Für eine bessere Teilhabe Sindelfingen will mit einem neuen Rat der Vielfalt eine Stimme geben

Das forderten die Demonstranten bei der Kundgebung gegen Rechtsextremismus in Sindelfingen. Die beiden Schlagwörter sind auch ein Anliegen des neuen Rats für Vielfalt, Dialog und Teilhabe. Foto: Eibner-Pressefoto/Sandy Dinkelacker

Das neue Gremium soll die unterschiedlichen Perspektiven der Stadtbevölkerung sichtbarer machen. Es will beispielsweise Menschen mit Migrationshintergrund, mit Behinderung oder queeren Menschen eine stärkere Stimme geben.

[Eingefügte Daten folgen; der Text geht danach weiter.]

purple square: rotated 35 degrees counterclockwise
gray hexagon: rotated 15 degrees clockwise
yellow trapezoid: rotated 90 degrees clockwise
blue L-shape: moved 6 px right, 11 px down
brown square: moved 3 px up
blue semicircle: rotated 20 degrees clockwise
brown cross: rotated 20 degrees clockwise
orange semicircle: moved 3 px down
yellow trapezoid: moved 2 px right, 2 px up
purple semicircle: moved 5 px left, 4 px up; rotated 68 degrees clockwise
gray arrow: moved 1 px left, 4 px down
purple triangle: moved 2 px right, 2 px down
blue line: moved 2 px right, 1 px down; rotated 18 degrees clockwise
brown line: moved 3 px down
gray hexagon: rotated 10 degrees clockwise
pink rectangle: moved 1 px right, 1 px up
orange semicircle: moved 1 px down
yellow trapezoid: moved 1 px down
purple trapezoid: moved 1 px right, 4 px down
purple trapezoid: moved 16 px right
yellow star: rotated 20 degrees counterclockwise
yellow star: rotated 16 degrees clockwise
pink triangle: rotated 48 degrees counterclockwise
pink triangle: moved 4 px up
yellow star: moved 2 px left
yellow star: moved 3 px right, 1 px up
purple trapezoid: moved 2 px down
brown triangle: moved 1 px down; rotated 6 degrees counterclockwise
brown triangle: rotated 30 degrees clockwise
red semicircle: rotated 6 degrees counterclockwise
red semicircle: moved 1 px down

Böblingen: Anke Kumbier (ank)

Die Stadt Sindelfingen will einen neuen Rat für Vielfalt, Teilhabe und Dialog gründen. Dieser Rat soll dem Gemeinderat künftig beratend zur Seite stehen. Er soll dazu beitragen, die vielen unterschiedlichen Perspektiven der Stadt, in der 120 Nationen zusammenleben, besser zu berücksichtigen und zur Geltung zu bringen.

 

„Ziele des Rats sind ein wertschätzender, konstruktiver Umgang mit Vielfalt, aber auch, das Interesse für Stadtpolitik zu steigern“, sagt Sonja Katzmann, Leiterin des Amtes für soziale Dienste. Vielfalt beziehe sich dabei nicht nur auf Migration und verschiedene Herkunftsländer, sondern auch auf Menschen mit Behinderung oder aus der LSBTQ+-Community. LSBTQ+ steht für lesbisch, schwule, bisexuelle, transidente und queere Menschen. Dass diese Vielfalt in der Stadt vorhanden ist, steht außer Frage. „Aber wir müssen besser darin werden, sie zu aktivieren“, sagt Bürgermeisterin Corinna Clemens. „Und wir brauchen ein Gremium, das immer wieder darauf hinweist.“

Wie der neue Rat aufgebaut sein soll

Für den neuen Vielfalt-Rat sind insgesamt 16 Sitze vorgesehen, die sich um verschiedene Handlungsfelder kümmern – beispielsweise um Willkommenskultur, Barrierefreiheit, Bildungskarrieren, als Voraussetzung für den Zugang zu einer selbstbestimmten Arbeit, LSBTQ+, Teilhabe und Dialog oder Inklusion.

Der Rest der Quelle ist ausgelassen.